┌──

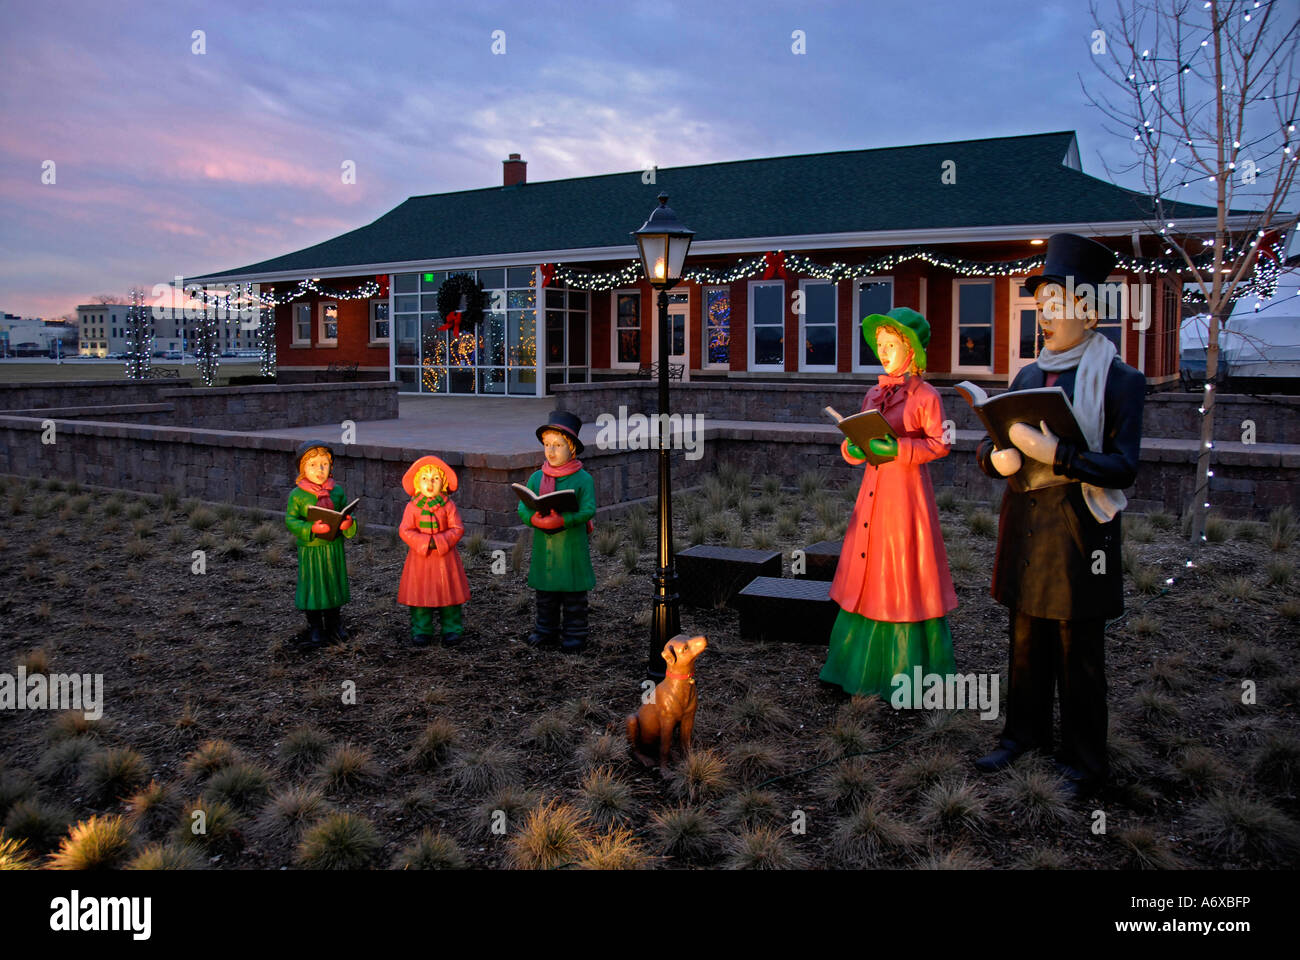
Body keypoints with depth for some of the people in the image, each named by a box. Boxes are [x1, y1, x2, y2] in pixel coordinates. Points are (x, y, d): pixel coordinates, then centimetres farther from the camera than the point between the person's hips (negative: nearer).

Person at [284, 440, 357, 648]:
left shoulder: (337, 491, 1)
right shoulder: (297, 495, -9)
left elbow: (345, 513, 7)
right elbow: (290, 520, -11)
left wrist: (348, 524, -16)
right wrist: (311, 528, -26)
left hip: (334, 547, 3)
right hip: (310, 549, -3)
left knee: (334, 585, 14)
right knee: (313, 587, 7)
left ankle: (335, 625, 32)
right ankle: (315, 629, 21)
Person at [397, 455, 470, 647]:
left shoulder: (448, 505, -2)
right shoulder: (412, 507, -1)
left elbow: (458, 529, -6)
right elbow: (405, 530, -7)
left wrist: (439, 541, -19)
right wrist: (425, 543, -19)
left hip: (445, 557, 0)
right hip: (420, 558, 0)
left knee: (448, 593, 4)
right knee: (420, 595, 5)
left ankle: (452, 630, 15)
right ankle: (421, 631, 17)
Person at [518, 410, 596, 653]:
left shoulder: (583, 479, -7)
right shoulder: (536, 478, 5)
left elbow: (588, 510, -16)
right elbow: (522, 508, 1)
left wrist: (562, 520, -30)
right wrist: (534, 519, -21)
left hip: (572, 546, -4)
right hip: (543, 545, 4)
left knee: (574, 592, 6)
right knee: (545, 592, 15)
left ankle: (575, 634, 19)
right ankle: (546, 630, 31)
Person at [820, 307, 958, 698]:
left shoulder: (925, 396, -6)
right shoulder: (873, 394, 13)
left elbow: (939, 444, -9)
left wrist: (897, 449, -20)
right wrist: (854, 448, -8)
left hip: (907, 491, -6)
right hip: (873, 489, 6)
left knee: (904, 576, 0)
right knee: (868, 575, 10)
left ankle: (908, 672, 13)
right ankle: (861, 662, 21)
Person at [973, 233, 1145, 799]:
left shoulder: (1118, 381, -7)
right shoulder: (1029, 376, 10)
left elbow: (1122, 468, -15)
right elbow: (989, 446, 12)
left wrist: (1052, 454, -27)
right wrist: (997, 457, -12)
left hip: (1079, 533, -5)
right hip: (1026, 529, 5)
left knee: (1079, 655, 5)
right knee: (1026, 642, 16)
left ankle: (1083, 761, 21)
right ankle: (1025, 733, 33)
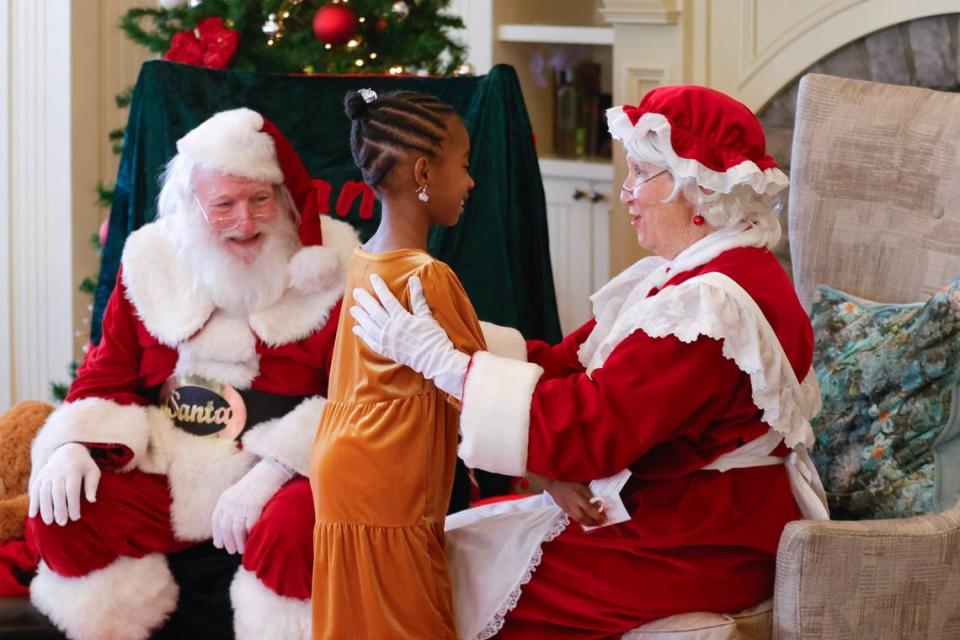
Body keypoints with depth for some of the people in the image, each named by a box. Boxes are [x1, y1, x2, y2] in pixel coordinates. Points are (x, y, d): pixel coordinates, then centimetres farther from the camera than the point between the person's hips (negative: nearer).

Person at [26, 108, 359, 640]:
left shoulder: (328, 269, -4)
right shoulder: (151, 262, 8)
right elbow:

└──

What you will do: Retype all the material word for word while skipping any picture it contains.

Response to this exercise:
Body keypoints with depth for some of the people in the image, each named by a box. Boxes are [x1, y1, x2, y2] in pixel coordinates. Points are (x, y, d): pixel coordinates, then centimetres farther from the camera than the point between the person's hips (negative: nearer).

Person at [284, 440, 357, 648]:
left shoulder: (337, 491, 1)
right shoulder: (297, 495, -9)
left elbow: (345, 513, 7)
right elbow: (290, 520, -11)
left wrist: (348, 524, -16)
right wrist: (311, 528, -26)
left hip: (334, 547, 3)
right hip: (310, 549, -3)
left knee: (334, 585, 14)
right knee: (313, 587, 7)
left ankle: (335, 625, 32)
right ankle: (315, 629, 21)
Person at [397, 455, 470, 647]:
left shoulder: (448, 505, -2)
right shoulder: (412, 507, -1)
left elbow: (458, 529, -6)
right elbow: (405, 530, -7)
left wrist: (439, 541, -19)
right wrist: (425, 543, -19)
left hip: (445, 557, 0)
right hip: (420, 558, 0)
left knee: (448, 593, 4)
right knee: (420, 595, 5)
left ankle: (452, 630, 15)
right ankle: (421, 631, 17)
Person at [518, 410, 596, 653]:
left shoulder: (583, 479, -7)
right shoulder: (536, 478, 5)
left elbow: (588, 510, -16)
right elbow: (522, 508, 1)
left wrist: (562, 520, -30)
right wrist: (534, 519, -21)
left hip: (572, 546, -4)
right hip: (543, 545, 4)
left knee: (574, 592, 6)
right knee: (545, 592, 15)
left ankle: (575, 634, 19)
right ankle: (546, 630, 31)
Person at [820, 307, 958, 698]:
left shoulder: (925, 396, -6)
right shoulder: (873, 394, 13)
left elbow: (939, 444, -9)
left wrist: (897, 449, -20)
right wrist: (854, 448, -8)
left hip: (907, 491, -6)
right hip: (873, 489, 6)
left knee: (904, 576, 0)
right knee: (868, 575, 10)
left ankle: (908, 672, 13)
right ankle: (861, 662, 21)
Person at [973, 233, 1145, 799]:
left shoulder: (1118, 381, -7)
right shoulder: (1029, 376, 10)
left elbow: (1122, 468, -15)
right elbow: (989, 446, 12)
left wrist: (1052, 454, -27)
right wrist: (997, 457, -12)
left hip: (1079, 533, -5)
right hip: (1026, 529, 5)
left knee: (1079, 655, 5)
right knee: (1026, 642, 16)
left ankle: (1083, 761, 21)
right ankle: (1025, 733, 33)
Body keypoints with depth for some of the people in the image, each named by a box. Boxes are [x1, y1, x2, y2] in pixel coordinates. Points are (x, y, d): pixel coordinates, then centimetres farther from the camera than the point between the person's hips (negative: nearer).

Person at [26, 108, 359, 640]:
left shoulder: (328, 269, -4)
right shoulder: (151, 262, 8)
right elbow:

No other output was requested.